The village of Serpa, where we arrived in the afternoon, is situated on the left bank of the Amazon, thirty’miles below the mouth of the Madeira. It is a collection of mud-hovels of about two hundred soulsj built upon a considerable eminence, broken and green with grass, that juts out into the river. There is a point of land just above Serpa, on the opposite side, which, throwing the current off, directs it upon the Serpa point, and makes a strong eddy current for half a mile above the town close in shore (HERDON, William Lewis; GIBBON Lardner, 1854, p 293, grifos nosso).        

A vila de Serpa, onde chegamos à tarde, está situada na margem esquerda da Amazônia, trinta milhas abaixo da foz da Madeira. É uma coleção de casebres de lama de cerca de duzentas almas, construídas sobre uma eminência considerável, quebrada e verde com grama, que se projeta para o rio. Há um ponto de terra logo acima de Serpa, no lado oposto, que, jogando a corrente fora, o direciona para o ponto Serpa e produz uma forte corrente de redemoinho por 800 metros acima da cidade próxima à costa (HERDON, William Lewis GIBBON Lardner, 1854, p 293, grifos nosso).

A exploração dos rios sempre foi a maneira mais viável de se atingir o interior de países considerados desconhecidos ou que fornecessem possibilidades de exploração comercial. Assim sendo, podemos notar que na primeira metade do século XIX, ainda que a marinha de guerra dos Estados Unidos tivesse interesses no Pacífico, por orientação do governo esta instituição voltou-se de maneira surpreendente para a ainda “desconhecida” Amazônia. Esta era a região que procurou reconhecer e estabelecer profícuos contatos com as elites políticas e científicas locais, além de mapear pontos de conexão entre vilas e cidades, com a intenção de desenvolver o comércio norte-americano.

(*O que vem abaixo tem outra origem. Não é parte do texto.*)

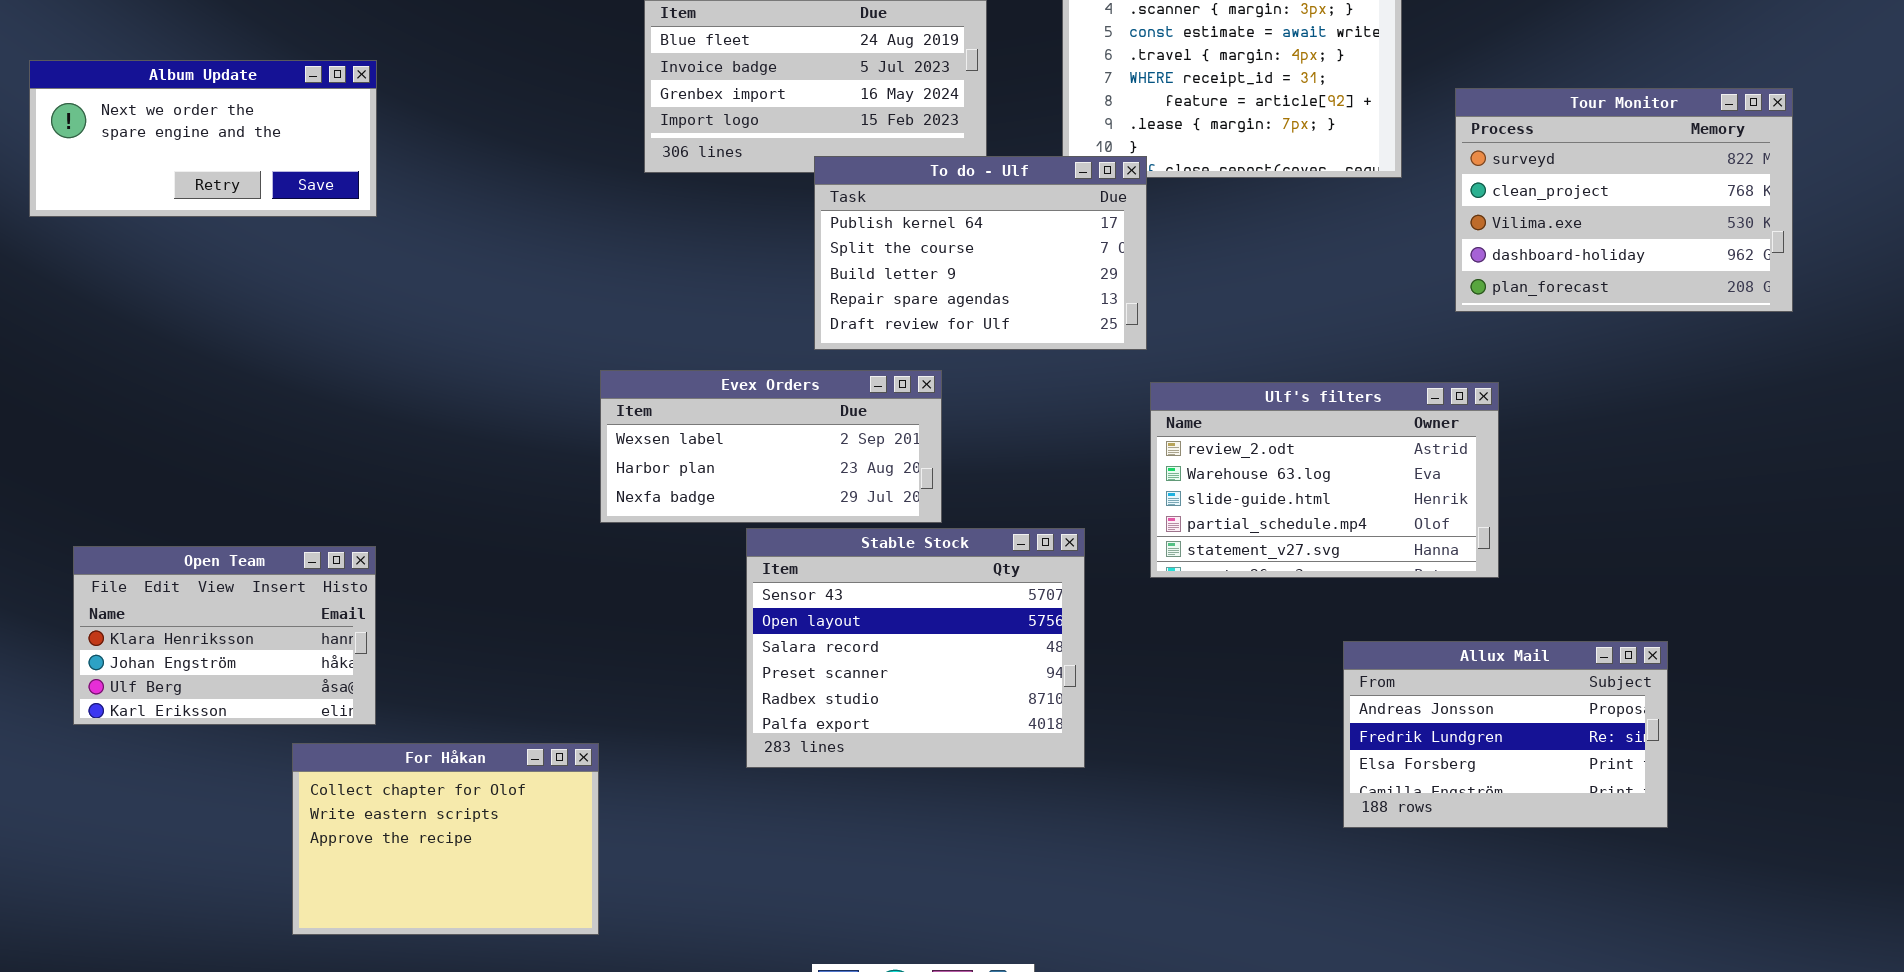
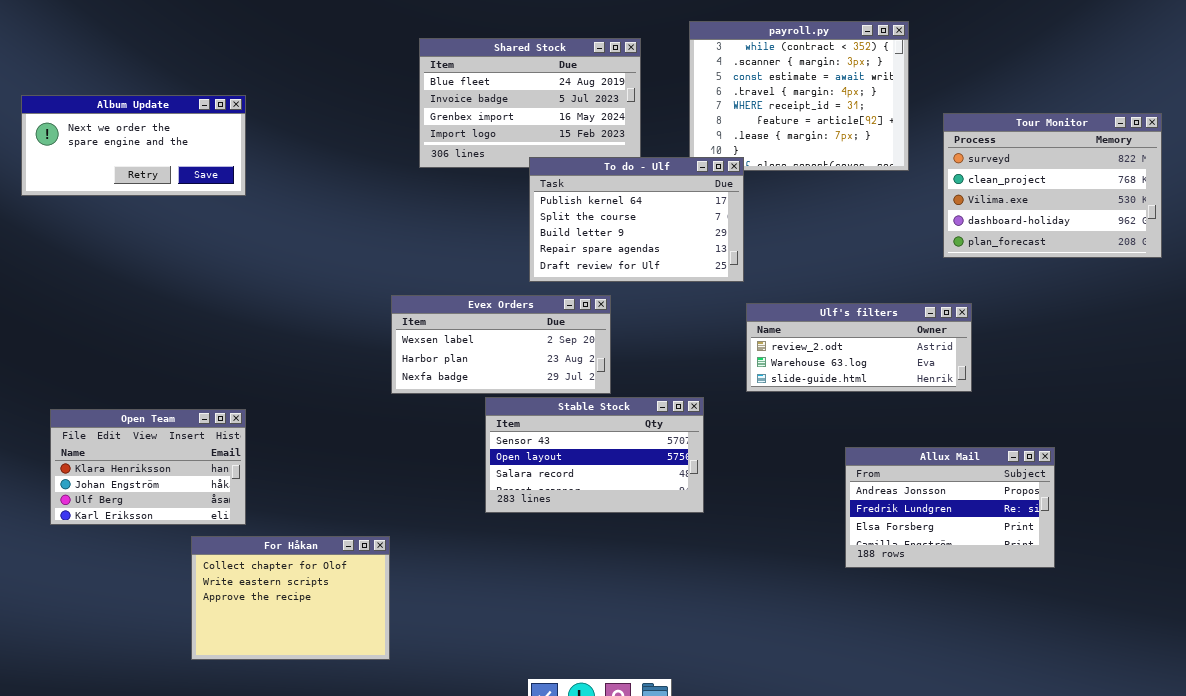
Ulf's filters: [1150,382,1499,578] -> [746,303,972,392], resized
Stable Stock: [746,528,1085,768] -> [485,397,704,513], resized
Allux Mail: [1343,641,1668,828] -> [845,447,1055,568], moved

Herndon (1854), desceu o Amazonas realizando o trajeto por barco, mulas e a pé. A região do Amazonas fora considerada por demais isolada e selvagem para que se pudessem erguer ali sociedades nos aristocráticos moldes sulistas norte-americanos. Embora Herndon e Gibbon (1854), não tenham sido bem sucedidos na intenção de localizar locais para transferir os senhores e escravos sulistas7, eles supriram o governo dos Estados Unidos com um número considerável de informações que foram utilizadas durante todo o século XIX e que justificaram plenamente os esforços de pressão diplomáticos sobre o Império do Brasil, no sentido de abertura do Rio Amazonas.

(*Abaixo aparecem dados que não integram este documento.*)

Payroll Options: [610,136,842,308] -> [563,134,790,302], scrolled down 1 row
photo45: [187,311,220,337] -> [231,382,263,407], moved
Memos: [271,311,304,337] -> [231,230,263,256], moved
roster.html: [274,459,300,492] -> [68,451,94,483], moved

De acordo com Nogueira (1999), o Império vedava o ingresso de navios de bandeira do exterior que adentrassem em águas nacionais. Essa preocupação, em boa parte, era em decorrência da grande extensão territorial da Amazônia, baixo quadro demográfico e mesmo o desconhecimento dominial representado pelo litígio de tratados de limites, entre a Coroa Portuguesa e nações europeias, especialmente Espanha. Essa medida do governo brasileiro não teve ressonância em vários países limítrofes, entre os quais Bolívia, Equador, Peru, Guiana e Venezuela, que juntos investiram pressão sobre o Brasil ao facultarem a livre navegação em seus rios tributários do Amazonas.

Ante a pressão externa, D. Pedro II apressa-se em ordenar a publicação do edital de licitação para exploração da navegação no Amazonas. Pennington (2009) afiança que, com a promulgação do Decreto n. 1.037, de agosto de 1852, pelo Conselho Presidencial do Pará, foi concedido ao Sr. Irineu Evangelista de Souza – Barão de Mauá – o privilégio de instituir no interior da Amazônia, a navegação a vapor, uma vez que se limitava à costa brasileira, até Belém.

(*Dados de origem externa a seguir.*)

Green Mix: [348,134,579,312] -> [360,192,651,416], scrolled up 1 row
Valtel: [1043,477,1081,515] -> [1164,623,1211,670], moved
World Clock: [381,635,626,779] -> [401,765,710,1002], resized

A concessão dava-lhe o privilégio exclusivo da exploração da navegação do rio Amazonas por 30 anos, além disso, uma subvenção anual, com a contrapartida de estabelecer linhas regulares entre: a) Belém/Manaus; b) Manaus/Tabatinga (fronteira com o Peru, a ser futuramente prolongado até Iquitos); c) de Belém a Cametá, no rio Tocantins. Ademais, por obrigação contratual compromete-se a estabelecer durante os primeiros anos, seis centros de colonização na Amazônia, com seiscentos colonos europeus cada um.

Santos (1980), reafirma que a Cia. do Amazonas, no contrato com o governo imperial, comprometia-se a instalar na Amazônia colônias de povoamento a partir de 1854. Como meio de ressarcir-se dessa exigência, a Cia. receberia subvenções, favores e privilégios da navegação. Com esse intuito, introduziu 1.061 portugueses no mesmo ano (1854) e depois, 30 chineses. Fundou dois assentamentos humanos na Província do Amazonas, as colônias Mauá e Itacoatiara, uma nas Lages, a 9 milhas a jusante de Manaus, e a segunda na vila de Serpa. A colonização tivera, com efeito, um objetivo não propriamente econômico, mas político, embora um financista como Mauá procurasse, naturalmente, ter sempre em vista as finalidades econômicas. A fraca densidade demográfica da região não a capacitava para um ativo comércio. Contudo, esperava-se poder desenvolver essa capacidade comercial graças à colonização. Teria, esta assim, uma dupla finalidade: a da segurança nacional, mediante o deslocamento de população para o vale que, por isso mesmo, atraía a cobiça internacional, e a econômica, alimentando, neste caso, um comércio que, por falta de produtores e consumidores, estaria fadado a não se desenvolver.

De acordo com o Relatório do Presidente da Província Ângelo Thomaz do Amaral (1857) a Colônia Itacoatiara era considerada adequada para a agricultura, pois suas terras eram descritas como de ótima salubridade, com clima e solo bons para o cultivo de plantas tropicais e intertropicais. Parte destas terras era própria para pastagens e outras para o plantio de café, mandioca, cacau banana e arroz. Também possuía boa vegetação para a construção civil e naval, de marcenaria e tinturaria, plantas medicinais, palmeiras com frutos oleaginosos e que serviam para cordas e tecidos. Outra parte desta colônia foi destinada para a produção industrial: possuía uma serraria e uma olaria movidas a vapor com a finalidade de produzirem tijolos, telhas e madeiras, estabelecimentos que custaram em torno de 50:000$000 réis8.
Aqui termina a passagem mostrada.